→ Task
Write out each record again exactly as it stands.

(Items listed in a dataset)
⟨
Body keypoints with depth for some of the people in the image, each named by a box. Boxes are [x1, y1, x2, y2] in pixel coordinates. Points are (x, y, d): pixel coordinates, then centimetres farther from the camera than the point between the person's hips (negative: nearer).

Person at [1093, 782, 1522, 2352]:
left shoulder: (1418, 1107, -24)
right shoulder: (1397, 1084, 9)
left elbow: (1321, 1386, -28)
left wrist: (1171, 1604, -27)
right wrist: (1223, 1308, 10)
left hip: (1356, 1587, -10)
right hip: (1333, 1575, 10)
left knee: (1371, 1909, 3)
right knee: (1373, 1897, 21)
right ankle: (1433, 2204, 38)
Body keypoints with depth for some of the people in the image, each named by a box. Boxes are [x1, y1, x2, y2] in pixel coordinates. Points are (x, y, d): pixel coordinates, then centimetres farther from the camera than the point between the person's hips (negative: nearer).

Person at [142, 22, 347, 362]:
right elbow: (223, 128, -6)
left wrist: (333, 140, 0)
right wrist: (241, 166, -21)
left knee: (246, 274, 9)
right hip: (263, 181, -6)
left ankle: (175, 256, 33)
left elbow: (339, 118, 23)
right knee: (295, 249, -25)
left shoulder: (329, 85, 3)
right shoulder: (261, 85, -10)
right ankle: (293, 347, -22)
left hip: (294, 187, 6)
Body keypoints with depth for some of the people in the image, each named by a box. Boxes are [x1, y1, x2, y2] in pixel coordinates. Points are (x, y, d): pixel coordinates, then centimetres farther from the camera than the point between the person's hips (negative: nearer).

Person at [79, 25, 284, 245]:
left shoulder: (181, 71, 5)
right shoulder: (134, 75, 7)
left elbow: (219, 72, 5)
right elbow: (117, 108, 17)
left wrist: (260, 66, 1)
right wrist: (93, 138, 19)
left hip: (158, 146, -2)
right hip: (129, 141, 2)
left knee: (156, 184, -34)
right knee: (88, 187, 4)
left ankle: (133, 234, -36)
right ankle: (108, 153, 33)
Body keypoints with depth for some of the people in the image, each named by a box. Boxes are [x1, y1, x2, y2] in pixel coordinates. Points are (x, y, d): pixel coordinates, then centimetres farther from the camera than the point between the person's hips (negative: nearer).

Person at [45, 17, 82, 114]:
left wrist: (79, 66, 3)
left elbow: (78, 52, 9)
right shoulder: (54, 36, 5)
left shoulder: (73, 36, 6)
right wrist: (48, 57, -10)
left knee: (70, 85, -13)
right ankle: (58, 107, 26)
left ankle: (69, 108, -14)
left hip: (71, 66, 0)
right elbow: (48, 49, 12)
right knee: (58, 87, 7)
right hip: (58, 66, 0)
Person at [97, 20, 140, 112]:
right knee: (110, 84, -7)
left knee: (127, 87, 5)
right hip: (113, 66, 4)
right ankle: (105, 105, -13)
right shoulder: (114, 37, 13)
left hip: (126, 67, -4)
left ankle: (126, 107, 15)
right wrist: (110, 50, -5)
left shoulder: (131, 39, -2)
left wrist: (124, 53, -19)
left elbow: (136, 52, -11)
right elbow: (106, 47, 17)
⟩
→ Answer for this exercise
Body keypoints with depth for some of the people in the image, each named by a box. Boxes are [x1, y1, x2, y2] in pixel coordinates. Points are (x, y, d): pixel coordinates, then centimetres farther from the camera than the point between the person's hips (negative: nearer).

Person at [1093, 782, 1522, 2352]:
left shoulder: (1418, 1107, -24)
right shoulder: (1397, 1084, 9)
left elbow: (1321, 1386, -28)
left wrist: (1171, 1604, -27)
right wrist: (1223, 1308, 10)
left hip: (1356, 1587, -10)
right hip: (1333, 1575, 10)
left knee: (1371, 1909, 3)
right knee: (1373, 1897, 21)
right ankle: (1433, 2204, 38)
Body keypoints with depth for some of the people in the image, each named by a box. Boxes are [x1, y1, x2, y2] in pixel coordinates. Points are (x, y, d): pixel coordinates, then centimetres farther from the camera than the point between the person's hips (negative: nearer).

Person at [142, 22, 347, 362]:
right elbow: (223, 128, -6)
left wrist: (333, 140, 0)
right wrist: (241, 166, -21)
left knee: (246, 274, 9)
right hip: (263, 181, -6)
left ankle: (175, 256, 33)
left elbow: (339, 118, 23)
right knee: (295, 249, -25)
left shoulder: (329, 85, 3)
right shoulder: (261, 85, -10)
right ankle: (293, 347, -22)
left hip: (294, 187, 6)
Body keypoints with depth for some of the people in the image, each named by a box. Boxes are [x1, y1, x2, y2] in pixel coordinates. Points are (x, y, d): pixel coordinates, then centimetres farther from the camera than the point between the person's hips (negative: nearer).

Person at [79, 25, 284, 245]:
left shoulder: (181, 71, 5)
right shoulder: (134, 75, 7)
left elbow: (219, 72, 5)
right elbow: (117, 108, 17)
left wrist: (260, 66, 1)
right wrist: (93, 138, 19)
left hip: (158, 146, -2)
right hip: (129, 141, 2)
left knee: (156, 184, -34)
right knee: (88, 187, 4)
left ankle: (133, 234, -36)
right ankle: (108, 153, 33)
Body keypoints with depth for some of the people in the image, each named by a box. Boxes are [x1, y1, x2, y2] in pixel coordinates. Points are (x, y, d): pixel coordinates, then centimetres farther from the camera than the point between the person's hips (negative: nearer).

Person at [45, 17, 82, 114]:
left wrist: (79, 66, 3)
left elbow: (78, 52, 9)
right shoulder: (54, 36, 5)
left shoulder: (73, 36, 6)
right wrist: (48, 57, -10)
left knee: (70, 85, -13)
right ankle: (58, 107, 26)
left ankle: (69, 108, -14)
left hip: (71, 66, 0)
right elbow: (48, 49, 12)
right knee: (58, 87, 7)
right hip: (58, 66, 0)
Person at [97, 20, 140, 112]:
right knee: (110, 84, -7)
left knee: (127, 87, 5)
right hip: (113, 66, 4)
right ankle: (105, 105, -13)
right shoulder: (114, 37, 13)
left hip: (126, 67, -4)
left ankle: (126, 107, 15)
right wrist: (110, 50, -5)
left shoulder: (131, 39, -2)
left wrist: (124, 53, -19)
left elbow: (136, 52, -11)
right elbow: (106, 47, 17)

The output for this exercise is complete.